— Problem to solve —
Each line in the records below, from the one that contains "148 365 32375" to the one that contains "294 134 145375", should be reproduced exactly, the first and last included.

— Data for this task —
—————

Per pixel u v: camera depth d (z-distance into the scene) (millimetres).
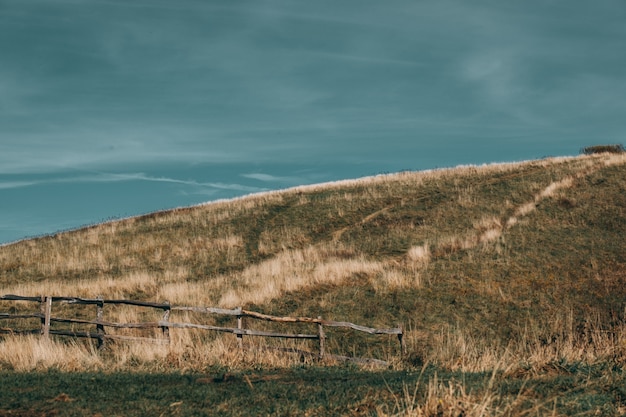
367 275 21469
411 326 16859
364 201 37469
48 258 30500
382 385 7527
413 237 28734
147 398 7059
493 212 31156
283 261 26281
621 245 22812
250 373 9680
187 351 11664
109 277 26141
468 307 17969
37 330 13914
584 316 16875
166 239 33094
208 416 6285
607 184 31500
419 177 43219
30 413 6262
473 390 6520
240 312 14047
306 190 44312
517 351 13805
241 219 36625
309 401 6758
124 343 13562
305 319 13734
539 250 22891
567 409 5906
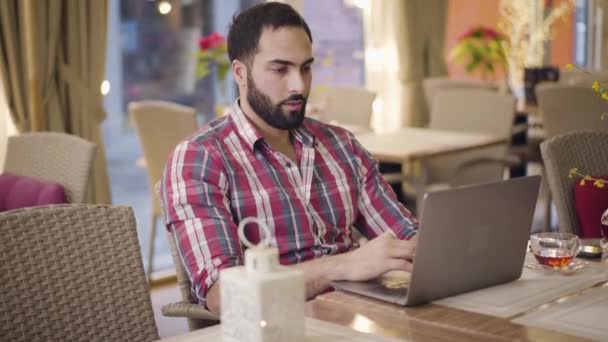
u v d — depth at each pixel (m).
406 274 2.05
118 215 1.97
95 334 1.90
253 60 2.28
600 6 8.54
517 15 7.30
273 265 1.41
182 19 7.76
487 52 6.53
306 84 2.29
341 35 6.73
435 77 6.90
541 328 1.64
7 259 1.82
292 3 6.34
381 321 1.70
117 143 7.83
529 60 7.40
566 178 2.85
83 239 1.92
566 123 5.31
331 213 2.41
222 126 2.35
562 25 8.38
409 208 4.90
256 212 2.29
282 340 1.39
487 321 1.69
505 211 1.89
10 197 3.07
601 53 8.59
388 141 4.65
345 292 1.92
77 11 4.49
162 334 4.03
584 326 1.65
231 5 7.57
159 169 4.61
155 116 4.52
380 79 6.66
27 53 4.21
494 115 5.12
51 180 3.16
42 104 4.40
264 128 2.36
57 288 1.87
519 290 1.91
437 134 4.91
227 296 1.42
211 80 7.96
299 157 2.41
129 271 1.96
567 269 2.08
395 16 6.61
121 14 7.60
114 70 7.66
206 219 2.18
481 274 1.90
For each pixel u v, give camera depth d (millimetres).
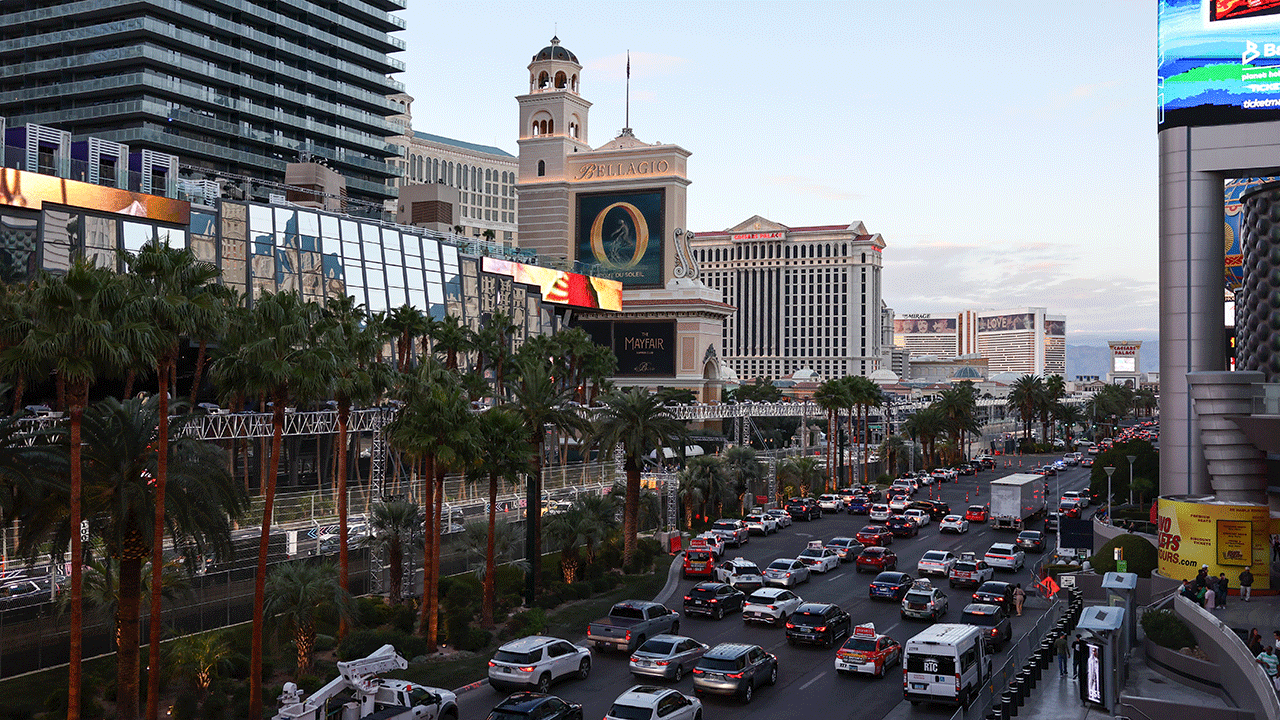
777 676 37250
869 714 32312
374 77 158375
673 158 147500
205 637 36812
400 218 125375
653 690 29516
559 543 56719
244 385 35594
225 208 86875
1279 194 58250
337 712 29250
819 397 108562
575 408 61188
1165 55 52219
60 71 127562
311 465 87062
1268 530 42812
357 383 42781
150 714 31219
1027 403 169125
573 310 145125
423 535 50125
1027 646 39438
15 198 70562
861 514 88875
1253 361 60875
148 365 32375
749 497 89750
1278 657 30031
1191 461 50594
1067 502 85812
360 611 44125
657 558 64812
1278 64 49750
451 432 42156
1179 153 51594
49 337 28594
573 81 159875
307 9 146500
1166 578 45531
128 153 82688
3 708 31562
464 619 44125
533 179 155625
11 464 31000
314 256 93375
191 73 129500
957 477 121500
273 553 49062
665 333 147375
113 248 76625
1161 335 52312
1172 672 35500
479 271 114125
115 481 32500
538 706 28656
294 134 145375
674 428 62188
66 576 40156
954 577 54906
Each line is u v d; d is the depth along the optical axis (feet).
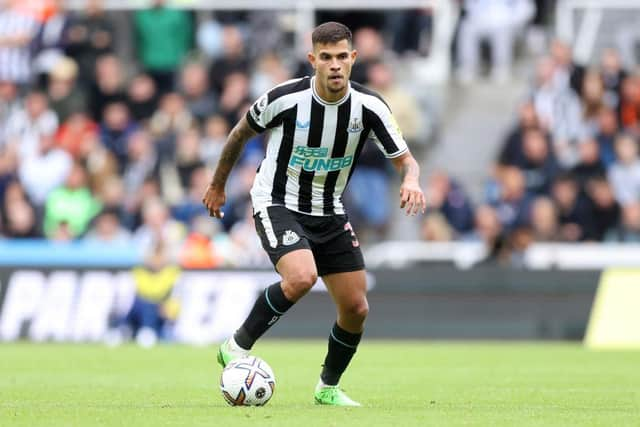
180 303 211.00
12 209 227.40
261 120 84.69
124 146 237.04
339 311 86.63
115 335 212.64
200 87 239.71
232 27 241.55
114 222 223.71
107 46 245.86
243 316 208.03
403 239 233.14
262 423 70.03
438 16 254.27
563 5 253.24
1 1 255.50
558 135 231.50
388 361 155.43
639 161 230.27
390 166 238.48
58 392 101.60
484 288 208.54
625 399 96.89
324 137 84.02
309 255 82.99
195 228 214.90
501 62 250.78
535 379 123.44
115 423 70.49
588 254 214.28
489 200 227.20
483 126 248.52
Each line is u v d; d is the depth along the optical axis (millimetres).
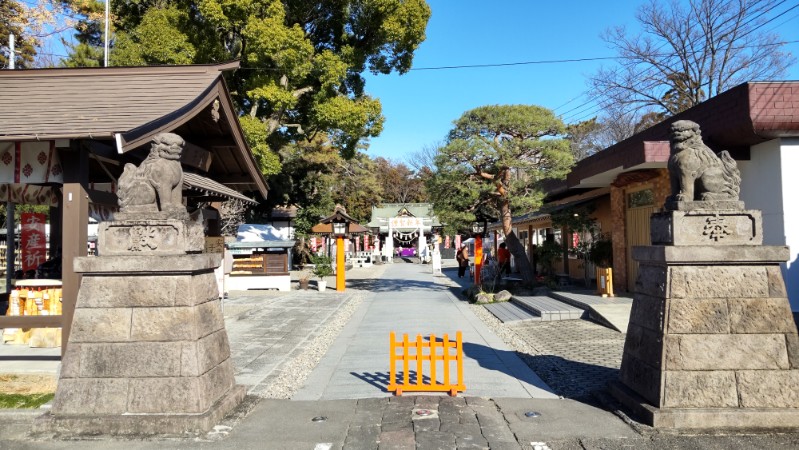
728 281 4750
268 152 16766
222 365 5379
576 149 33406
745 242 4793
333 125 18156
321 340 9594
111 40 24672
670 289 4750
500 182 15102
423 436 4551
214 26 16656
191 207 10109
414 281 24438
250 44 15875
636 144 10508
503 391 6020
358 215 46312
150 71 8469
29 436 4602
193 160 8523
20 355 7855
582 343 8773
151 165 5105
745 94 9117
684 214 4805
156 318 4844
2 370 6992
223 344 5496
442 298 16781
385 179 57938
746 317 4703
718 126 9875
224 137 9102
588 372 6852
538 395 5844
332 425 4859
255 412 5266
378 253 43844
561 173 13883
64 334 6504
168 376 4766
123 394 4766
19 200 8805
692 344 4672
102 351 4836
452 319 12055
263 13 16203
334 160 30984
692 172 4922
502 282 16656
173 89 7906
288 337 9922
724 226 4801
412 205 49281
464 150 13969
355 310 13891
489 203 17047
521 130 14297
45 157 6797
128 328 4848
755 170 10102
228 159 9867
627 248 14062
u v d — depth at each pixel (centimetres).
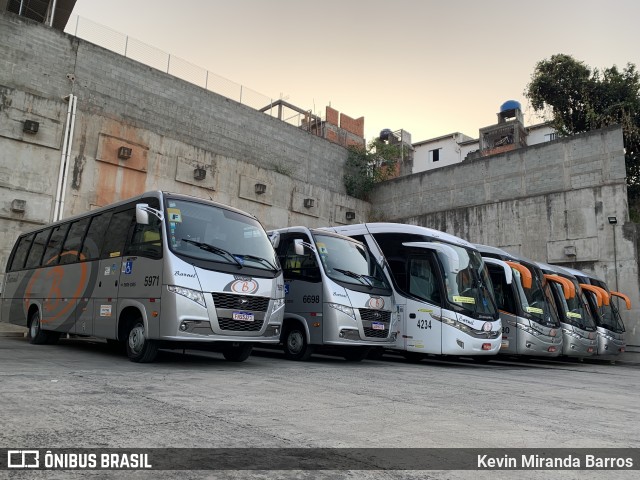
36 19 2550
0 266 1661
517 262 1483
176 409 476
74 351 1055
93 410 454
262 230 962
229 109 2686
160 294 785
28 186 1750
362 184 3138
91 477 292
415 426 456
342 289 1049
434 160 4562
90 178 1905
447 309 1145
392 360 1327
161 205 841
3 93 1739
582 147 2248
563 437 439
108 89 2245
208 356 1082
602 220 2131
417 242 1243
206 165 2264
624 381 1041
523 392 740
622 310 2009
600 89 2816
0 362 786
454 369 1128
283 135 2912
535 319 1386
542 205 2320
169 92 2456
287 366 938
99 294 946
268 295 863
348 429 432
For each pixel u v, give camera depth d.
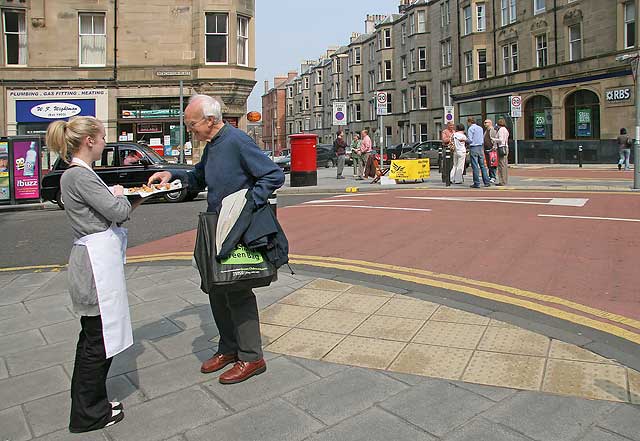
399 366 3.76
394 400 3.29
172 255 7.82
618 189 13.36
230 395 3.45
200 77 24.17
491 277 5.93
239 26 24.92
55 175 14.79
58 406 3.43
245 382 3.62
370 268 6.45
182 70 24.36
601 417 3.03
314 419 3.12
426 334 4.30
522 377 3.52
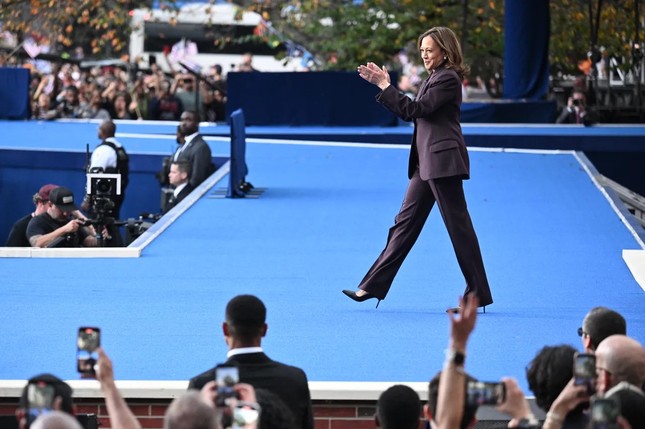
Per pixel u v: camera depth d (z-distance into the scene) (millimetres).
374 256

—————

— Solution for this task —
148 365 32375
749 497 89750
1278 657 30031
1191 461 50594
1067 502 85812
360 611 44125
657 558 64812
1278 64 49750
451 432 42156
1179 153 51594
49 337 28594
573 81 159875
307 9 146500
1166 578 45531
128 153 82688
3 708 31562
464 619 44125
533 179 155625
11 464 31000
314 256 93375
191 73 129500
957 477 121500
273 553 49062
665 333 147375
113 248 76625
1161 335 52312
1172 672 35500
479 271 114125
115 481 32500
538 706 28656
294 134 145375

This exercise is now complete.